Extract to read:
<<<<

Can we say that $\frac{0}{0}$ is every number? Suppose we have an equation $ab=0$. This equation is true when statements $a=0$ or $b=0$ are true.
If $a=0$, then $b=\frac{0}{0}$. That means $b$ could be any number for $ab=0$ to be true. If the set which groups all the numbers is the complex set, then $b$ will every number within $\mathbb{C}$, so $\forall z\in\mathbb{C}:b=\frac{0}{0}=z$. Therefore, $\frac{0}{0}$ is every number.
I know it really is not defined as number but conceptually it is every number, right?
Is this right, or am I missing something?
 A: No, it is not every number.
You are correct that for every number $x$ we have that $0 \cdot x = 0$, but we want the ratio to be a single number, because we want it to act like a function ... so it is exactly because we don't have a unique solution to $0 \cdot x = 0$  that we say that $\frac{0}{0}$ is not a number ... and certainly not all numbers.

>>>>

Input material:
<<<<

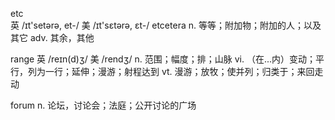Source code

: etc   
英 /ɪt'setərə, et-/  美 /ɪt'sɛtərə, ɛt-/ 
etcetera  n. 等等；附加物；附加的人；以及其它
adv. 其余，其他


range 
英 /reɪn(d)ʒ/  美 /rendʒ/ 
n. 范围；幅度；排；山脉
vi. （在...内）变动；平行，列为一行；延伸；漫游；射程达到
vt. 漫游；放牧；使并列；归类于；来回走动


forum
n. 论坛，讨论会；法庭；公开讨论的广场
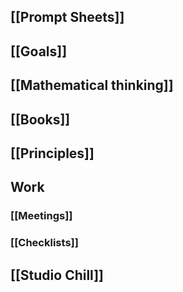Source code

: ## [[Prompt Sheets]]
## [[Goals]]
## [[Mathematical thinking]]
## [[Books]]
## [[Principles]]
## Work
### [[Meetings]]
### [[Checklists]]
## [[Studio Chill]]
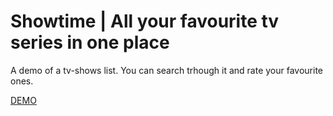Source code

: # Showtime | All your favourite tv series in one place

A demo of a tv-shows list. You can search trhough it and rate your favourite ones.

[DEMO](http://codepen.io/gianvera/pen/zqPMvQ)
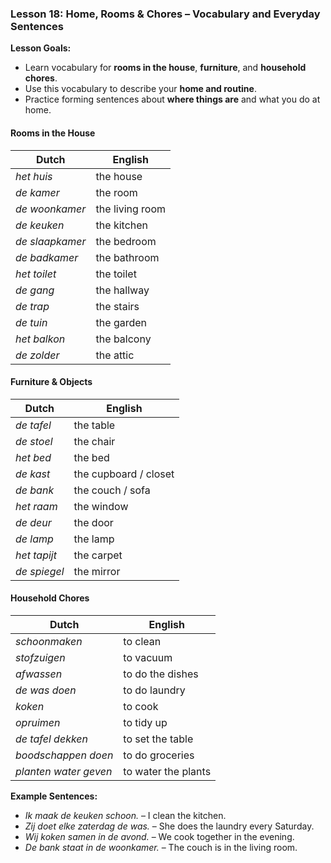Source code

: ### Lesson 18: Home, Rooms & Chores – Vocabulary and Everyday Sentences
**Lesson Goals:**
- Learn vocabulary for **rooms in the house**, **furniture**, and **household chores**.  
- Use this vocabulary to describe your **home and routine**.  
- Practice forming sentences about **where things are** and what you do at home.  

#### Rooms in the House

| Dutch         | English           |
|-------------------|-----------------------|
| _het huis_          | the house             |
| _de kamer_          | the room              |
| _de woonkamer_      | the living room       |
| _de keuken_         | the kitchen           |
| _de slaapkamer_     | the bedroom           |
| _de badkamer_       | the bathroom          |
| _het toilet_        | the toilet            |
| _de gang_           | the hallway           |
| _de trap_           | the stairs            |
| _de tuin_           | the garden            |
| _het balkon_        | the balcony           |
| _de zolder_         | the attic             |

#### Furniture & Objects

| Dutch        | English        |
|------------------|--------------------|
| _de tafel_         | the table          |
| _de stoel_         | the chair          |
| _het bed_          | the bed            |
| _de kast_          | the cupboard / closet |
| _de bank_          | the couch / sofa   |
| _het raam_         | the window         |
| _de deur_          | the door           |
| _de lamp_          | the lamp           |
| _het tapijt_       | the carpet         |
| _de spiegel_       | the mirror         |

#### Household Chores

| Dutch                 | English              |
|---------------------------|--------------------------|
| _schoonmaken_               | to clean                 |
| _stofzuigen_                | to vacuum                |
| _afwassen_                  | to do the dishes         |
| _de was doen_               | to do laundry            |
| _koken_                     | to cook                  |
| _opruimen_                  | to tidy up               |
| _de tafel dekken_           | to set the table         |
| _boodschappen doen_         | to do groceries          |
| _planten water geven_       | to water the plants      |

**Example Sentences:**
- *Ik maak de keuken schoon.* – I clean the kitchen.  
- *Zij doet elke zaterdag de was.* – She does the laundry every Saturday.  
- *Wij koken samen in de avond.* – We cook together in the evening.  
- *De bank staat in de woonkamer.* – The couch is in the living room.
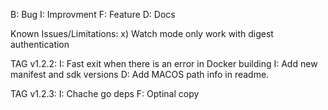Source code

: B: Bug
I: Improvment
F: Feature
D: Docs

Known Issues/Limitations:
    x) Watch mode only work with digest authentication

TAG v1.2.2:
    I: Fast exit when there is an error in Docker building
    I: Add new manifest and sdk versions
    D: Add MACOS path info in readme.

TAG v1.2.3:
    I: Chache go deps
    F: Optinal copy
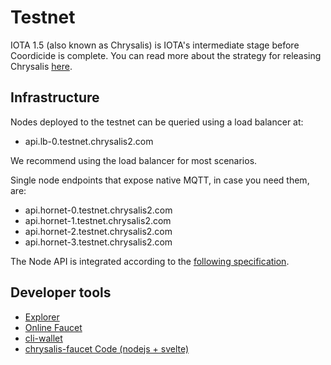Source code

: # Testnet

IOTA 1.5 (also known as Chrysalis) is IOTA's intermediate stage before Coordicide is complete. You can read more about the strategy for releasing Chrysalis [here](https://blog.iota.org/release-strategy-for-chrysalis-iota-1-5-4ea8741ea3a1/).

## Infrastructure
Nodes deployed to the testnet can be queried using a load balancer at:

- api.lb-0.testnet.chrysalis2.com

We recommend using the load balancer for most scenarios.

Single node endpoints that expose native MQTT, in case you need them, are:

- api.hornet-0.testnet.chrysalis2.com
- api.hornet-1.testnet.chrysalis2.com
- api.hornet-2.testnet.chrysalis2.com
- api.hornet-3.testnet.chrysalis2.com


The Node API is integrated according to the [following specification](https://editor.swagger.io/?url=https://raw.githubusercontent.com/rufsam/protocol-rfcs/master/text/0026-rest-api/rest-api.yaml).

## Developer tools
- [Explorer](https://explorer.iota.org/chrysalis)
- [Online Faucet](https://faucet.testnet.chrysalis2.com/)
- [cli-wallet](https://github.com/iotaledger/cli-wallet)
- [chrysalis-faucet Code (nodejs + svelte)](https://github.com/iotaledger/chrysalis-faucet)

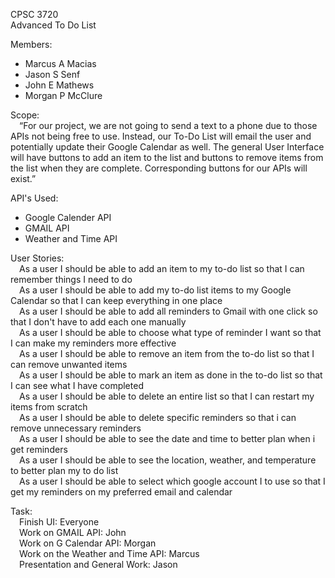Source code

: CPSC 3720 <br />
Advanced To Do List<br />

Members:<br />
- Marcus A Macias 
- Jason S Senf
- John E Mathews
- Morgan P McClure

Scope:<br />
&emsp;“For our project, we are not going to send a text to a phone due to those APIs not being free to use. Instead, our To-Do List will email the user and potentially update their Google Calendar as well. The general User Interface will have buttons to add an item to the list and buttons to remove items from the list when they are complete. Corresponding buttons for our APIs will exist.”

API's Used:<br />
- Google Calender API
- GMAIL API
- Weather and Time API

User Stories:<br />
&emsp;As a user I should be able to add an item to my to-do list so that I can remember things I need to do<br />
&emsp;As a user I should be able to add my to-do list items to my Google Calendar so that I can keep everything in one place<br />
&emsp;As a user I should be able to add all reminders to Gmail with one click so that I don't have to add each one manually<br />
&emsp;As a user I should be able to choose what type of reminder I want so that I can make my reminders more effective<br />
&emsp;As a user I should be able to remove an item from the to-do list so that I can remove unwanted items<br />
&emsp;As a user I should be able to mark an item as done in the to-do list so that I can see what I have completed<br />
&emsp;As a user I should be able to delete an entire list so that I can restart my items from scratch<br />
&emsp;As a user I should be able to delete specific reminders so that i can remove unnecessary reminders<br />
&emsp;As a user I should be able to see the date and time to better plan when i get reminders<br />
&emsp;As a user I should be able to see the location, weather, and temperature to better plan my to do list<br />
&emsp;As a user I should be able to select which google account I to use so that I get my reminders on my preferred email and calendar<br />

Task:<br />
&emsp;Finish UI: Everyone<br />
&emsp;Work on GMAIL API: John<br />
&emsp;Work on G Calendar API: Morgan<br />
&emsp;Work on the Weather and Time API: Marcus<br />
&emsp;Presentation and General Work: Jason<br />
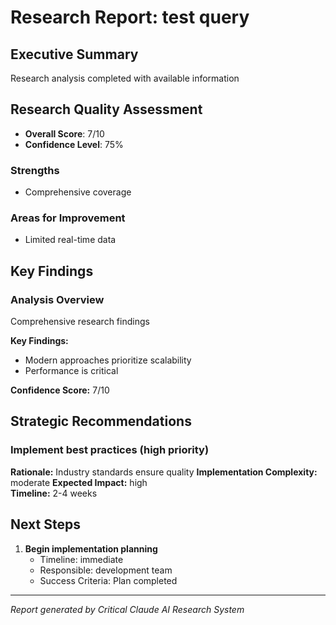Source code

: # Research Report: test query

## Executive Summary
Research analysis completed with available information

## Research Quality Assessment
- **Overall Score**: 7/10
- **Confidence Level**: 75%

### Strengths
- Comprehensive coverage

### Areas for Improvement
- Limited real-time data

## Key Findings


### Analysis Overview
Comprehensive research findings

**Key Findings:**
- Modern approaches prioritize scalability
- Performance is critical

**Confidence Score:** 7/10


## Strategic Recommendations


### Implement best practices (high priority)
**Rationale:** Industry standards ensure quality
**Implementation Complexity:** moderate
**Expected Impact:** high  
**Timeline:** 2-4 weeks


## Next Steps

1. **Begin implementation planning**
   - Timeline: immediate
   - Responsible: development team
   - Success Criteria: Plan completed

---
*Report generated by Critical Claude AI Research System*
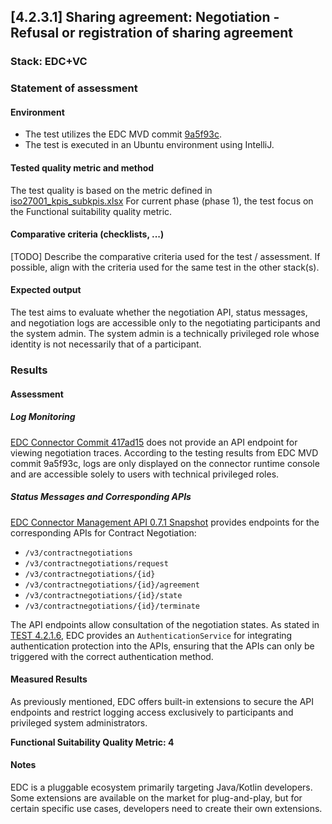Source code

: ## [4.2.3.1] Sharing agreement: Negotiation - Refusal or registration of sharing agreement
### Stack: EDC+VC
### Statement of assessment
#### Environment
- The test utilizes the EDC MVD commit [9a5f93c](https://github.com/eclipse-edc/MinimumViableDataspace/commit/9a5f93c89cf5624cc4bf8eaa024a29da9b8e3d12).
- The test is executed in an Ubuntu environment using IntelliJ.
#### Tested quality metric and method
The test quality is based on the metric defined in [iso27001_kpis_subkpis.xlsx](../../../../../design_decisions/background_info/iso27001_kpis_subkpis.xlsx)
For current phase (phase 1), the test focus on the Functional suitability quality metric.
#### Comparative criteria (checklists, ...)
[TODO] Describe the comparative criteria used for the test / assessment. If possible, align with the criteria used for the same test in the other stack(s).

#### Expected output
The test aims to evaluate whether the negotiation API, status messages, and negotiation logs are accessible only to the negotiating participants and the system admin. The system admin is a technically privileged role whose identity is not necessarily that of a participant.

### Results
#### Assessment
##### Log Monitoring
[EDC Connector Commit 417ad15](https://github.com/eclipse-edc/Connector/commit/417ad15fa4e64d110ee74c28e49df2f1d87f85e0) does not provide an API endpoint for viewing negotiation traces.
According to the testing results from EDC MVD commit 9a5f93c, logs are only displayed on the connector runtime console and are accessible solely to users with technical privileged roles.

##### Status Messages and Corresponding APIs
[EDC Connector Management API 0.7.1 Snapshot](https://github.com/eclipse-edc/Connector/blob/gh-pages/openapi/management-api/0.7.1-SNAPSHOT/management-api.yaml) provides endpoints for the corresponding APIs for Contract Negotiation:
- `/v3/contractnegotiations`
- `/v3/contractnegotiations/request`
- `/v3/contractnegotiations/{id}`
- `/v3/contractnegotiations/{id}/agreement`
- `/v3/contractnegotiations/{id}/state`
- `/v3/contractnegotiations/{id}/terminate`

The API endpoints allow consultation of the negotiation states. As stated in [TEST 4.2.1.6](../../negotiating_sharing_agreement/test_4_2_1_6/result_edc_vc.md), EDC provides an `AuthenticationService` for integrating authentication protection into the APIs, ensuring that the APIs can only be triggered with the correct authentication method.
#### Measured Results
As previously mentioned, EDC offers built-in extensions to secure the API endpoints and restrict logging access exclusively to participants and privileged system administrators.

**Functional Suitability Quality Metric: 4**
#### Notes
EDC is a pluggable ecosystem primarily targeting Java/Kotlin developers. Some extensions are available on the market for plug-and-play, but for certain specific use cases, developers need to create their own extensions.
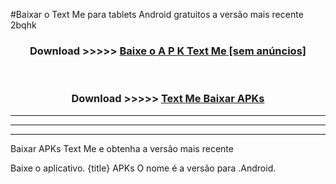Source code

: #Baixar o Text Me   para tablets Android gratuitos a versão mais recente 2bqhk


<div align="center">
<h3>Download >>>>> <a href="https://pt-web.web.app/?pt= Text Me ">Baixe o A P K Text Me  [sem anúncios]</a></h3><br>

<h3>Download >>>>> <a href="https://pt-web.web.app/?pt= Text Me ">Text Me  Baixar APKs</a></h3>
</div>

----------------------------------------------------------

----------------------------------------------------------

----------------------------------------------------------

Baixar APKs Text Me  e obtenha a versão mais recente

Baixe o aplicativo. {title} APKs O nome é a versão para .Android.


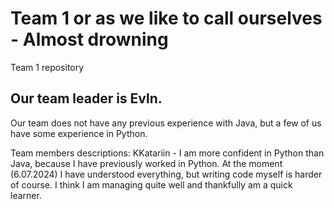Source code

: # Team 1 or as we like to call ourselves - Almost drowning 
Team 1 repository

 ## Our team leader is Evln.

 Our team does not have any previous experience with Java, but a few of us have some experience in Python. 

Team members descriptions:
 KKatariin - I am more confident in Python than Java, because I have previously worked in Python. At the moment (6.07.2024) I have understood everything, but writing code myself is harder of course. I think I am managing quite well and thankfully am a quick learner.
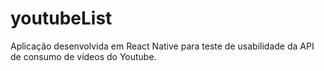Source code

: # youtubeList
Aplicação desenvolvida em React Native para teste de usabilidade da API de consumo de vídeos do Youtube.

>>>>

Brief 1: Copy the records from their first line through the line containing "#### Household Chores", keeping both ends, and leave out the pictures.
Brief 2: Write a continuation of the forum thread on whether 0/0 is every number.

Response 1:
Source code

: etc   
英 /ɪt'setərə, et-/  美 /ɪt'sɛtərə, ɛt-/ 
etcetera  n. 等等；附加物；附加的人；以及其它
adv. 其余，其他


range 
英 /reɪn(d)ʒ/  美 /rendʒ/ 
n. 范围；幅度；排；山脉
vi. （在...内）变动；平行，列为一行；延伸；漫游；射程达到
vt. 漫游；放牧；使并列；归类于；来回走动


forum
n. 论坛，讨论会；法庭；公开讨论的广场
Source code

: ## [[Prompt Sheets]]
## [[Goals]]
## [[Mathematical thinking]]
## [[Books]]
## [[Principles]]
## Work
### [[Meetings]]
### [[Checklists]]
## [[Studio Chill]]
Source code

: # Showtime | All your favourite tv series in one place

A demo of a tv-shows list. You can search trhough it and rate your favourite ones.

[DEMO](http://codepen.io/gianvera/pen/zqPMvQ)
Source code

: ### Lesson 18: Home, Rooms & Chores – Vocabulary and Everyday Sentences
**Lesson Goals:**
- Learn vocabulary for **rooms in the house**, **furniture**, and **household chores**.  
- Use this vocabulary to describe your **home and routine**.  
- Practice forming sentences about **where things are** and what you do at home.  

#### Rooms in the House

| Dutch         | English           |
|-------------------|-----------------------|
| _het huis_          | the house             |
| _de kamer_          | the room              |
| _de woonkamer_      | the living room       |
| _de keuken_         | the kitchen           |
| _de slaapkamer_     | the bedroom           |
| _de badkamer_       | the bathroom          |
| _het toilet_        | the toilet            |
| _de gang_           | the hallway           |
| _de trap_           | the stairs            |
| _de tuin_           | the garden            |
| _het balkon_        | the balcony           |
| _de zolder_         | the attic             |

#### Furniture & Objects

| Dutch        | English        |
|------------------|--------------------|
| _de tafel_         | the table          |
| _de stoel_         | the chair          |
| _het bed_          | the bed            |
| _de kast_          | the cupboard / closet |
| _de bank_          | the couch / sofa   |
| _het raam_         | the window         |
| _de deur_          | the door           |
| _de lamp_          | the lamp           |
| _het tapijt_       | the carpet         |
| _de spiegel_       | the mirror         |

#### Household Chores

Response 2:
Instead, we say that $\frac{0}{0}$ is 'indeterminate'.  Interestingly, if we define the relationship over natural numbers '$a$ divides $b$' as there exists some natural number $c$ such that $a \cdot c = b$, then that means that we can also say that '0 divides 0'.  But that still doesn't mean that $\frac{0}{0}$ is defined!
A: There are some contexts where it is helpful to consider multiple-valued fractions $\,x = a/b\,$ that denote the complete solution set of $\,b\,x = a.\,$ Then  $0/0$ denotes the solution set of $\,0x = 0,\,$ which is satisfied by every element of the domain. 
One simple context where they arise is modular arithmetic, e.g. consider the fraction $\,x\equiv 6/2\pmod{\!10}.\,$  We have $\,2x\equiv 6\pmod{\!10}$ $\iff 2x = 6+10k\,$ $\iff x = 3 + 5k$ $\iff x\equiv 3\pmod{\!5}$ $\iff x\equiv 3,8\pmod{\!10}.\, $ So this fraction takes two values mod $10.\,$ Such fractions arise naturally in the fractional form of the extended Euclidean GCD algorithm . 
For example, see the Remark in the linked post, where we bootstrap the Euclidean modular reduction process with  $\, 0/18 \equiv 0/0 \pmod{\!18}.\ $ We could avoid using $\,0/0\,$ there, but since multiple-valued fractions occur throughout the algorithm, it is natural to allow all such fractions.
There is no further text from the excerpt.